For that new mission, Grant needed cabinet members, staff and advisers every
bit as masterful as his wartime lieutenants. His choices were notably hit-and-miss,
but his very first appointee from a Confederate state proved to be one of his best.
Amos T. Akerman of Georgia, Grant’s second attorney general, was “honest and
incorruptible” and “devoted to the rule of law.” When Congress created the
Department of Justice the same week as his appointment, the attorney general
became overnight the head of “an active department with a substantial array of new
powers.” Those powers were sorely needed to fight the Klan and what Chernow
appropriately calls “the worst outbreak of domestic terrorism in American history.”

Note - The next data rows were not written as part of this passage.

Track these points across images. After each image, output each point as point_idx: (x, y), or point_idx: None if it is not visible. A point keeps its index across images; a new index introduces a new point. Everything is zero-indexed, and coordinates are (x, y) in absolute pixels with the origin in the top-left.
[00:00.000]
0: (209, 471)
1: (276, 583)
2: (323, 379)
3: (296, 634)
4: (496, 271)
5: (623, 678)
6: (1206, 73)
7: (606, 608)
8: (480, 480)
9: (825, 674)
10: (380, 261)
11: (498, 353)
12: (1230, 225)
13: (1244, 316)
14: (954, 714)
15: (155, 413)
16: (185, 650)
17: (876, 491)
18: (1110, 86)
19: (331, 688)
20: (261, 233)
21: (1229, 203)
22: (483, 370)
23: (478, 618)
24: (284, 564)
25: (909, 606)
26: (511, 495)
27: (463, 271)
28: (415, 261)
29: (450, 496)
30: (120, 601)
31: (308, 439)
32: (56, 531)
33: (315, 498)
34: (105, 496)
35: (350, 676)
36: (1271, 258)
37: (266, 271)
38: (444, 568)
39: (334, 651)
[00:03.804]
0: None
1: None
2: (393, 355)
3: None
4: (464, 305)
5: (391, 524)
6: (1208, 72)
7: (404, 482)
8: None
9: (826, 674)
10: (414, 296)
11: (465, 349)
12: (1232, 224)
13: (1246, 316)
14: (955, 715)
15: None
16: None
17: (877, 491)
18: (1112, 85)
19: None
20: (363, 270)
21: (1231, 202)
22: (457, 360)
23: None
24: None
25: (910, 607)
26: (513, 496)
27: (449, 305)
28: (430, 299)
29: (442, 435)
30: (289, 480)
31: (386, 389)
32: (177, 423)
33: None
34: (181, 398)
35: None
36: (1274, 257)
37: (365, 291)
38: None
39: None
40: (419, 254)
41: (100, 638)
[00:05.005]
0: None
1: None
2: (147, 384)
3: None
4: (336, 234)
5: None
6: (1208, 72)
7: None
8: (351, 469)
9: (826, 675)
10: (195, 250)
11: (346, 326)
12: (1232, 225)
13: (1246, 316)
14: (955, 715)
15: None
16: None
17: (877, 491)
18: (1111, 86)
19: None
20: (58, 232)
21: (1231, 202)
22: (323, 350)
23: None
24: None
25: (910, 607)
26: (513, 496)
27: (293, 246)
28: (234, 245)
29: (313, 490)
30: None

Grant signed three bills, collectively known as the Enforcement Acts, to
strengthen federal powers in combating Klan terrorism, which had already claimed
thousands of lives, the vast majority of them black. After the laws were in force,
“federal grand juries, many interracial, brought 3,384 indictments against the
K.K.K., resulting in 1,143 convictions.” Almost as important as the convictions was
the message they sent. As Akerman told his district attorneys, “If you cannot convict,
you, at least, can expose, and ultimately such exposures will make the community
ashamed of shielding the crime.”

By the end of his first term, scandals had begun to take their toll, but at the
same time the Klan — at least in its original incarnation — had been essentially
destroyed. “Peace has come to many places as never before,” declared Frederick
Douglass, an ally and admirer of Grant’s. “The scourging and slaughter of our people
have so far ceased.” However short-lived, it was an important victory not only for an
enlightened version of Reconstruction but also for the beneficial use of the powers of
the federal government to promote the general welfare and safety of all Americans,
not just some.

As president, Grant appointed a record number of African-Americans to
government positions all across the board, including the first black diplomat.
Douglass once noted “in one department at Washington I found 249” black
appointees, “and many more holding important positions in its service in different
parts of the country.” Early in his presidency and at the height of his popularity,
Grant had also been a booster of the 15th Amendment, giving former slaves the vote,
and many believe his support was key to its ratification by the states, which was far
from guaranteed. Grant himself minced no words in describing the magnitude of the
amendment’s passage, saying in a message to Congress upon its ratification, “The
adoption of the 15th Amendment ... constitutes the most important event that has
occurred, since the nation came into life.” He knew the right to vote is the heart of
democracy and did not hesitate to defend it, a legacy today’s Supreme Court and
Republicans in Washington and across the country should embrace, not abandon.

Chernow shows a fine balance in exposing Grant’s flaws and missteps as
president, and the ill-fated turn that Reconstruction took after a promising start,
while making it clear that Grant’s contributions after Appomattox were as
consequential to the survival of our democracy as any that came before. As
Americans continue the struggle to defend justice and equality in our tumultuous
and divisive era, we need to know what Grant did when our country’s very existence
hung in the balance. If we still believe in forming a more perfect union, his steady
and courageous example is more valuable than ever.